I am 45-year-old and have purchased a term and a savings plan. Do I need to buy any more insurance cover so that there is enough corpus to take care of my wife after I die?

Every individual should have adequate insurance, not more not less. To cover yourself with the appropriate amount, you should evaluate your existing savings, insurance covers, loans, liabilities and future financial requirements. First, assess your current coverage and see if the maturity proceeds are enough for your wife to sustain the current lifestyle and fulfil her future requirements. In case you are falling short, you should reach out to your insurance company or a financial advisor and bridge the gap with an additional policy.

My uncle passed away last month due to a sudden stroke. His life insurance policy was due for renewal in October. In this case, will his claim be honoured by the insurer?

Yes, the claim should be honoured by the insurance provider. A life Insurance cover stays active until the policy due date as well as in the grace period. If all the past premiums of your uncle’s policy were paid and it was in the premium paying mode at the time of his demise, the claim will be payable.

I have recently changed my address and have shifted to a new city. All of my insurance policies have my previous address. Do I need to notify the insurer about the change in address? 

It is always beneficial to ensure that all your personal information including the address is updated in your insurer’s records. You should ideally write to your insurance company informing them about the change in address along with the new address proof. Ensure that their records are updated. It will not affect the claims payout but will impact communication between you and your insurer.

§ §

Problem: Why does the insurance Q&A say the uncle's claim should be honored even though his policy was due for renewal in October? This material comes from a separate source.

Dataset entries:
§ §

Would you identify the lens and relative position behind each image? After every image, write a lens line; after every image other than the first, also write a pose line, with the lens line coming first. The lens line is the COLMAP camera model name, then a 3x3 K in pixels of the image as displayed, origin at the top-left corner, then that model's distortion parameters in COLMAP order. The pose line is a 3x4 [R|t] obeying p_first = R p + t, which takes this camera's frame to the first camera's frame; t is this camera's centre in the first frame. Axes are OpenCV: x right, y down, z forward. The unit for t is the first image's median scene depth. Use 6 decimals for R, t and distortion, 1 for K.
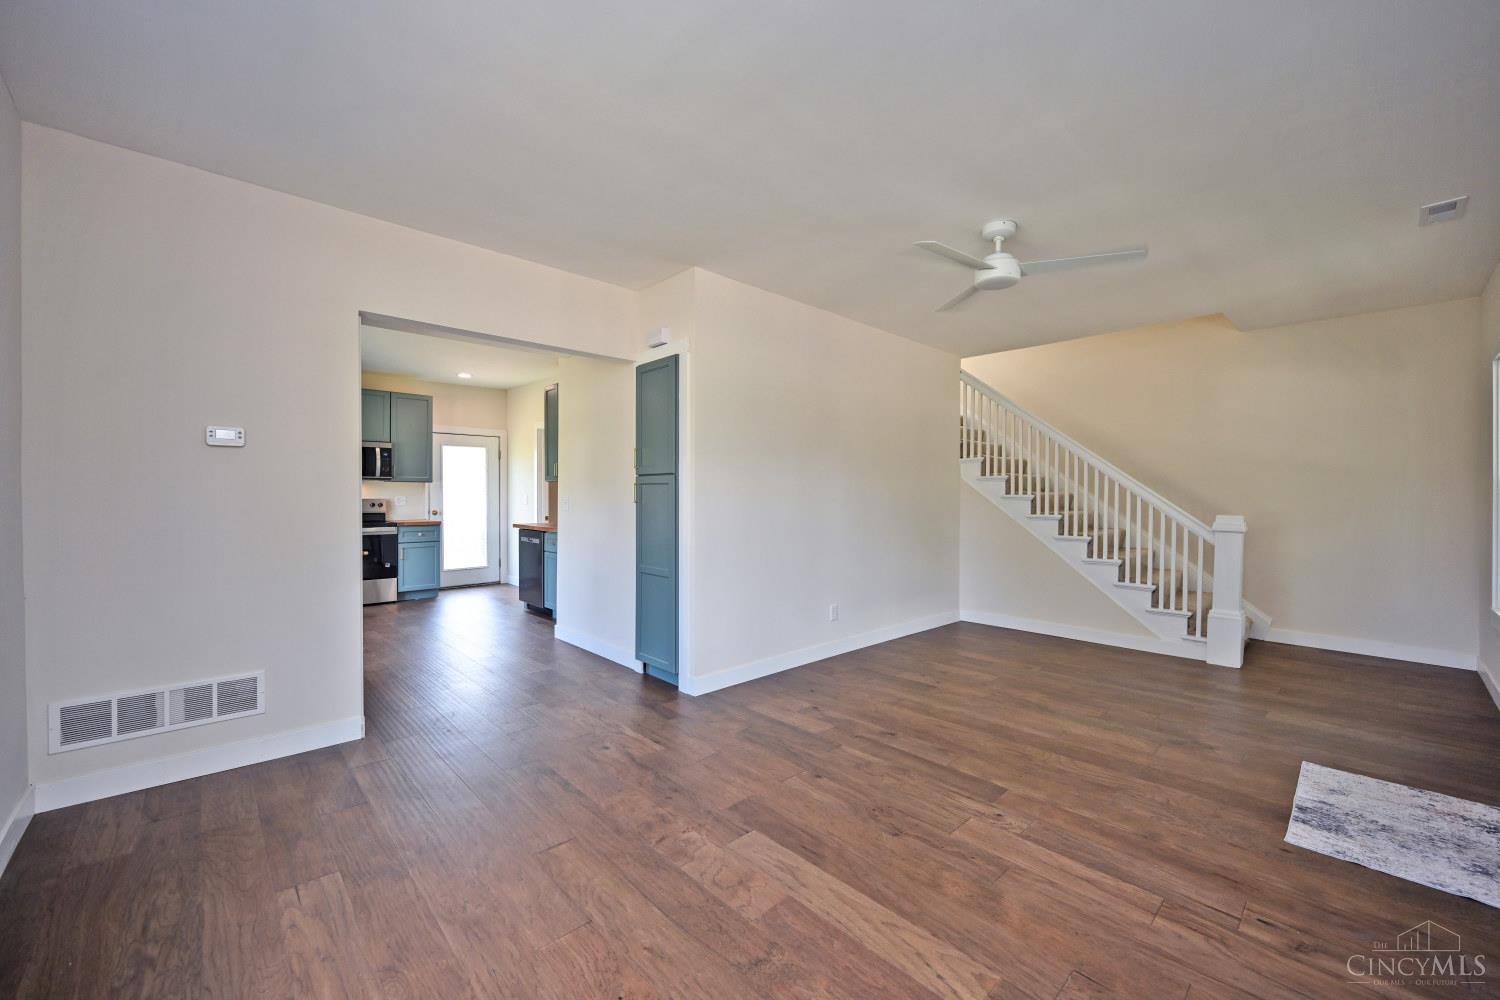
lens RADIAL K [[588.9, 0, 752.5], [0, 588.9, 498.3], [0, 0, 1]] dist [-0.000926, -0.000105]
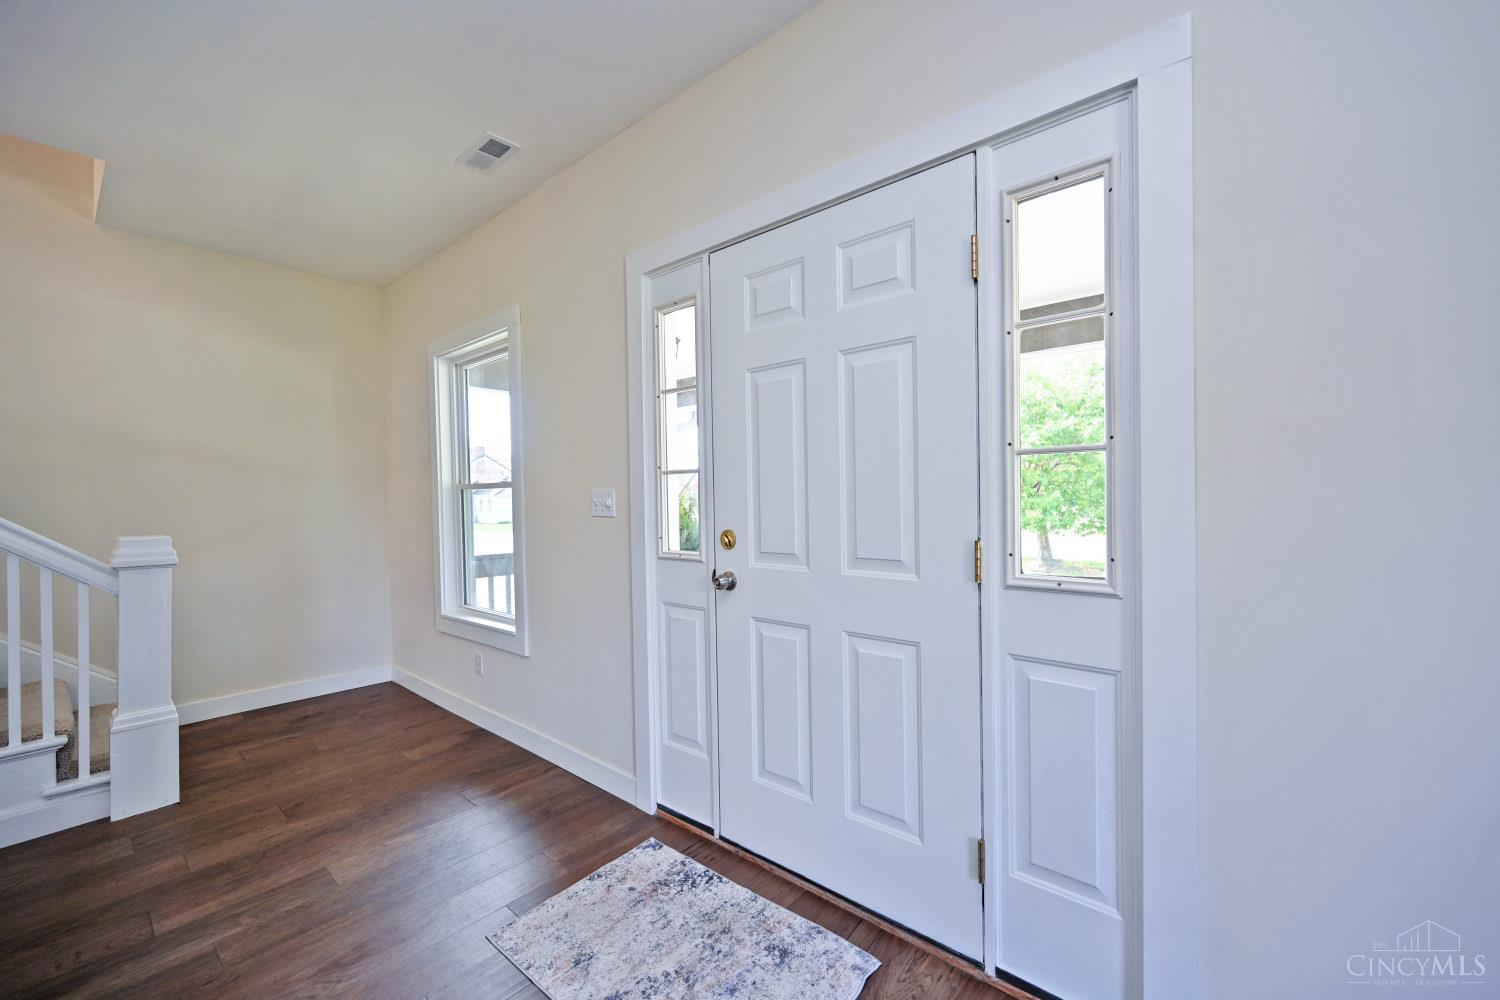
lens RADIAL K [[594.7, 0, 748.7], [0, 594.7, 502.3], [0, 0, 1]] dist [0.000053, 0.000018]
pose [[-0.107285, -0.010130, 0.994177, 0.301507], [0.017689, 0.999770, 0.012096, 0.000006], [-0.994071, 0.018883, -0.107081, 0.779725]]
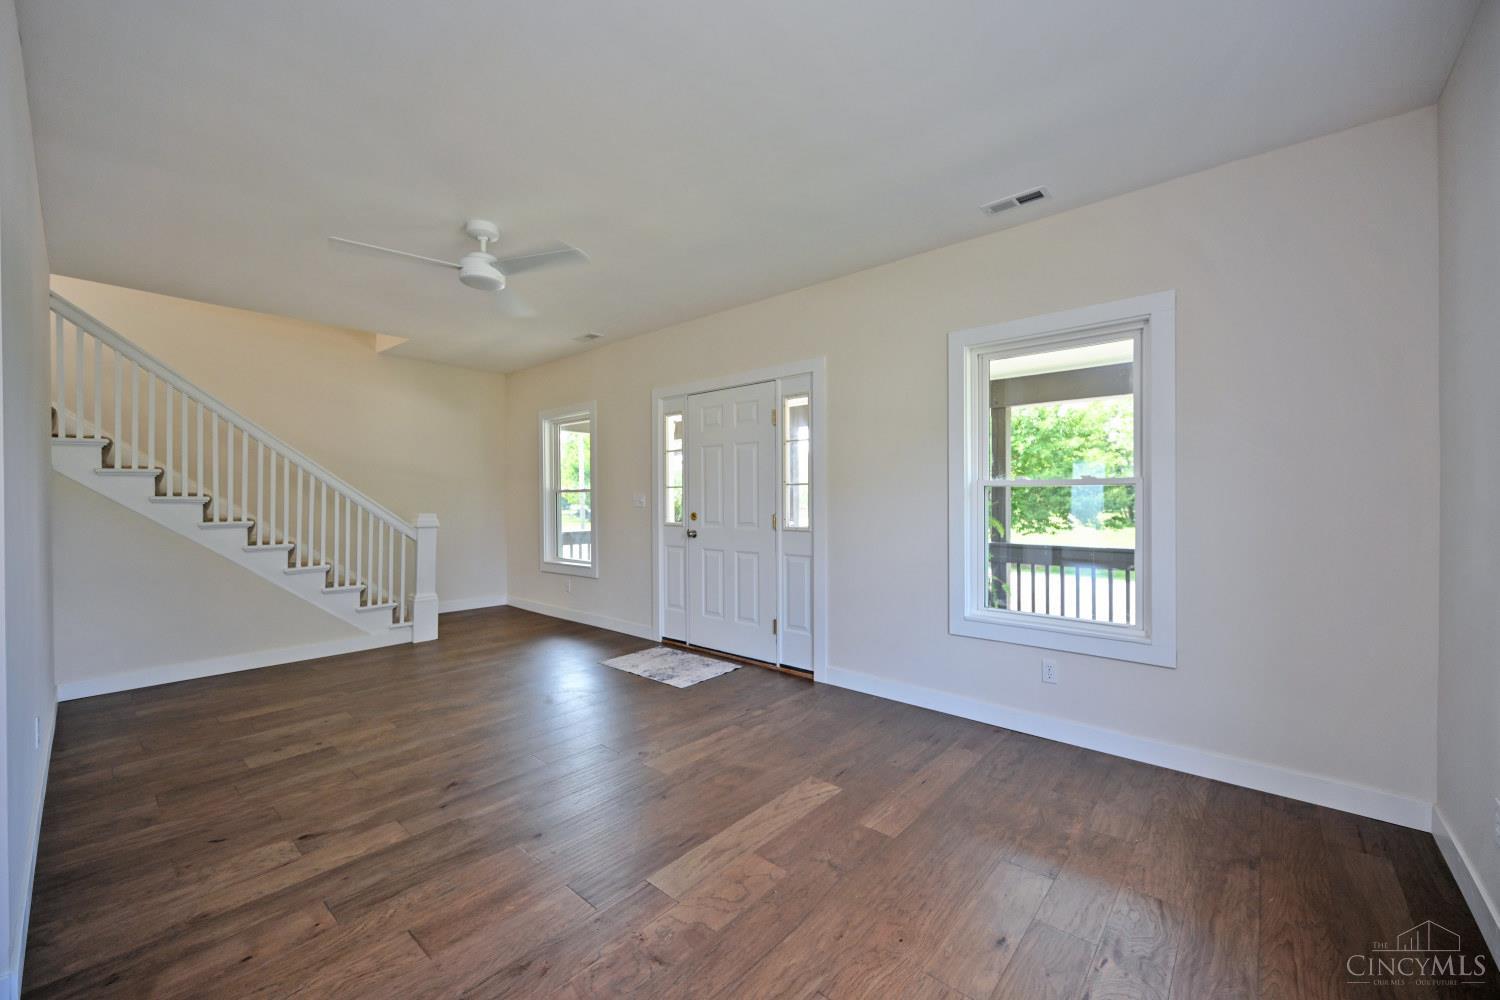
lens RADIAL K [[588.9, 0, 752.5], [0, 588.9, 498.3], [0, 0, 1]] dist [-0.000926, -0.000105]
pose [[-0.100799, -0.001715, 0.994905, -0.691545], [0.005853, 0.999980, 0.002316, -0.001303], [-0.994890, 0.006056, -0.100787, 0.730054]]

§ §

Response: A life insurance cover stays active until the policy due date and also during the grace period. As long as all past premiums were paid and the policy was in premium paying mode when he died, the claim is payable.